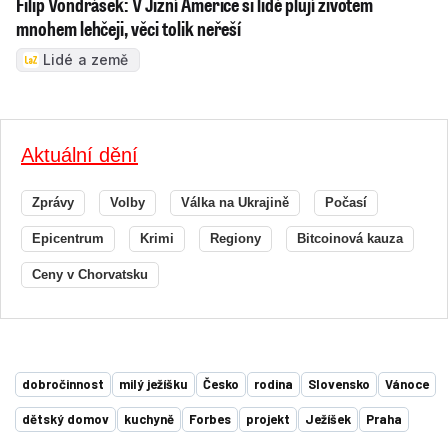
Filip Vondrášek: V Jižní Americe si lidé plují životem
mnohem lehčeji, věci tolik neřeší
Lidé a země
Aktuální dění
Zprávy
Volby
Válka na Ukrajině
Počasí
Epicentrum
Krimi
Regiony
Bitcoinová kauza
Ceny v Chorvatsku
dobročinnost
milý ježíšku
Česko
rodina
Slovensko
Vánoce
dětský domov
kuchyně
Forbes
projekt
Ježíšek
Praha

○ ○ ○

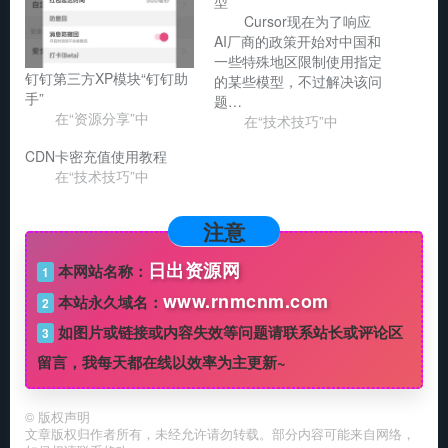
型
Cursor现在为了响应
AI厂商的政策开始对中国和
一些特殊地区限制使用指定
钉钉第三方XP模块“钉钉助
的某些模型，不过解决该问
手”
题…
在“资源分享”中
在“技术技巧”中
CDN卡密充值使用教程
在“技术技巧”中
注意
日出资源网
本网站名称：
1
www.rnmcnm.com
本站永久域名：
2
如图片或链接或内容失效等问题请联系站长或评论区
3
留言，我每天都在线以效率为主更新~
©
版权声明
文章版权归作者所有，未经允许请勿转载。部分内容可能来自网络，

○ ○ ○

◆ **ACTIVITY**
Please give again the lines above between the line holding "的某些模型，不过解决该问" and the line holding "文章版权归作者所有，未经允许请勿转载。部分内容可能来自网络，", inclusive, exactly as they are and with nothing added.

◆ **OUTPUT BELOW**
的某些模型，不过解决该问
手”
题…
在“资源分享”中
在“技术技巧”中
CDN卡密充值使用教程
在“技术技巧”中
注意
日出资源网
本网站名称：
1
www.rnmcnm.com
本站永久域名：
2
如图片或链接或内容失效等问题请联系站长或评论区
3
留言，我每天都在线以效率为主更新~
©
版权声明
文章版权归作者所有，未经允许请勿转载。部分内容可能来自网络，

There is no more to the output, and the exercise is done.